Current bone grafts are constructed with materials not suitable for living cells or are made with materials that don’t match native bone environments inside the body. The COBICS method builds structures with bone-like architecture and mechanics. The structures have the same chemistry of minerals found in bone, in the presence of biological molecules, without heating or toxic chemicals.
“Since the technique can be performed with living cells, we show that stem cells in the bath will immediately attach to the printed structure, proliferate, and begin to turn into bone cells just by virtue of the material,” Dr. Roohani said in an email. “In this way, our technique more closely emulates natural bone formation processes.”

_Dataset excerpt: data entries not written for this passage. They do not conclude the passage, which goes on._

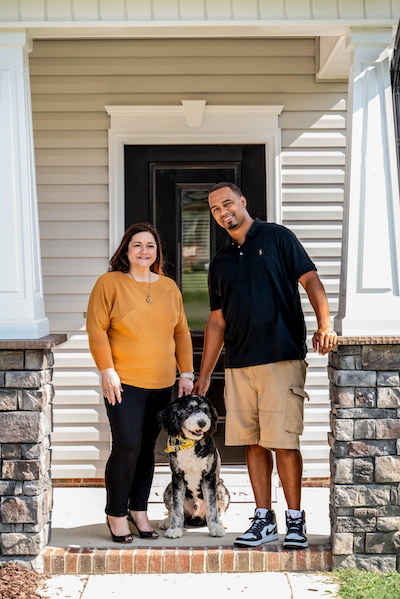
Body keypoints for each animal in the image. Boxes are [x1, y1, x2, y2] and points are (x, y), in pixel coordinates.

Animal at [159, 394, 230, 540]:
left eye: (206, 410)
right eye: (189, 409)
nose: (202, 423)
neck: (190, 443)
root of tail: (196, 517)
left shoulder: (209, 476)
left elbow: (213, 507)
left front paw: (215, 528)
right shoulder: (177, 476)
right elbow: (176, 507)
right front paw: (175, 529)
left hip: (221, 489)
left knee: (219, 510)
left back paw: (221, 522)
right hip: (169, 488)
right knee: (174, 511)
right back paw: (168, 521)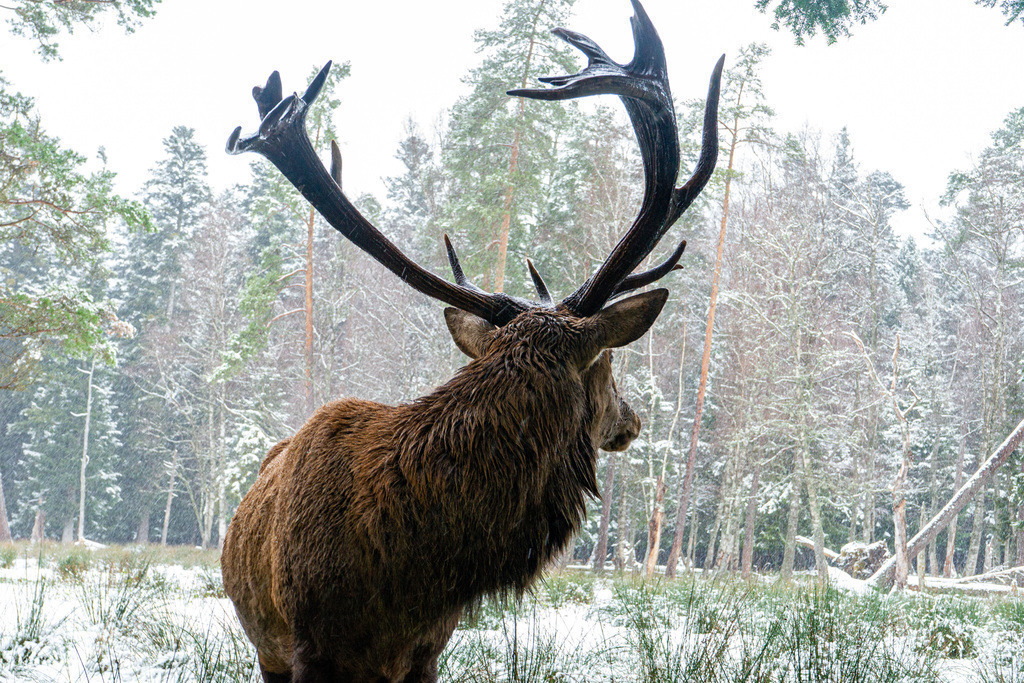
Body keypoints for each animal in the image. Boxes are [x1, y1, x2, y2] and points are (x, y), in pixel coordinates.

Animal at [221, 2, 722, 681]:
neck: (414, 568)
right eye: (607, 364)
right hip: (264, 646)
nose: (632, 420)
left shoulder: (428, 648)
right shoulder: (309, 648)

The idea to create an ink in the form of a moldable paste that sets quickly in aqueous environments was inspired by the chemical and physical attributes of native bone minerals, said Dr. Roohani. “After ink optimization, we developed a special bath with what’s called yield-stress properties; that is, it behaves as a solid until an object shears into it at a certain force. We made a yield-stress material composed of microscopic hydrogel particles and living cells that you can print and convert into bone-mineral quickly after printing. The bath locks the ink where it is printed until it solidifies and becomes integrated with cells.”
The team at the University of New South Wales has begun testing the technology on animal subjects in the hopes the trials will produce clinical data needed for regulatory approval. Dr. Roohani cited challenges for bringing the technology to human surgical settings, including optimizing 3-D printers and other equipment. “We also would like to have enthusiastic orthopedic surgeons, dentists, or bone scientists to join and help us explore the potential of this technique for clinical applications,” he added.